Direct Codebase Interaction: Using cclsp with Claude Code
How to use cclsp to give Claude Code semantic understanding of your codebase via LSP.
As AI coding assistants become more capable, the bottleneck is often how they
“see” our code. Standard text search like grep is powerful, but it lacks the
semantic understanding that a compiler or an IDE has. This is where cclsp
comes in.
What is cclsp?
cclsp is a Model Context Protocol (MCP) server that bridges the Language Server Protocol (LSP) directly into Claude Code.
Instead of Claude having to guess where a function is defined by grepping
through your files, it can now ask a real language server (like gopls,
pyright, or typescript-language-server) exactly where that symbol is.
Key Features
- Go to Definition: Claude can jump directly to where a variable, function, or class is defined.
- Find References: Claude can find every usage of a symbol across your entire project with 100% accuracy.

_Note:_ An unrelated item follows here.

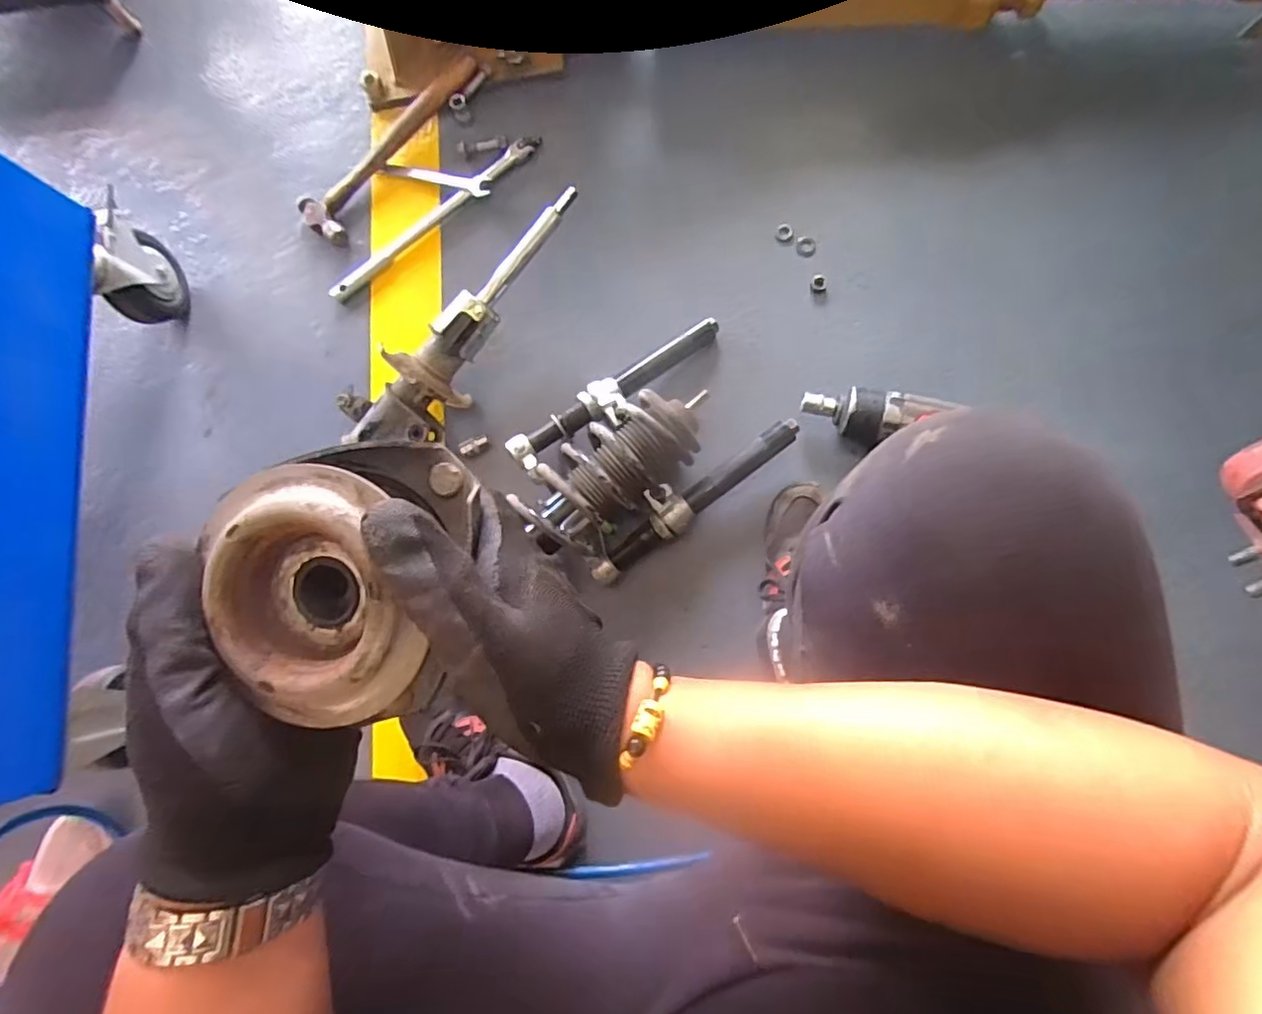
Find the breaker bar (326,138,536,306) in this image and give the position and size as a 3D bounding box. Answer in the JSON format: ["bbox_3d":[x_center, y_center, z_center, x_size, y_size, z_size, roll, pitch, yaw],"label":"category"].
[{"bbox_3d":[-0.280,-0.419,0.857,0.367,0.018,0.029,-38,81,-1],"label":"breaker bar"}]

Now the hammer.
[{"bbox_3d":[-0.348,-0.525,0.864,0.082,0.027,0.325,42,88,9],"label":"hammer"}]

- Semantic Rename: Safely rename symbols across the whole codebase, with the LSP handling the heavy lifting of updating all references.
- Fuzzy Matching: Designed specifically for AI agents, handling the slight offsets in line/column numbers that LLMs sometimes produce.
Getting Started
The easiest way to set up cclsp is using the interactive wizard:
npx cclsp@latest setup
This wizard will:
- Detect the languages used in your project.
- Suggest the appropriate LSP servers and help you install them.
- Automatically configure Claude Code to use the
cclspMCP server.
Alternatively, you can manually add it to Claude Code:
claude mcp add cclsp npx cclsp@latest
Why it matters
Without semantic understanding, AI agents often suffer from “context poisoning”—they read too many irrelevant files while searching for the right one, filling up their context window with noise.
By using cclsp, Claude becomes more surgical. It reads exactly what it needs,
uses fewer tokens, and makes fewer mistakes when navigating complex
architectures.
If you’re using Claude Code, cclsp is a must-have upgrade for your workflow.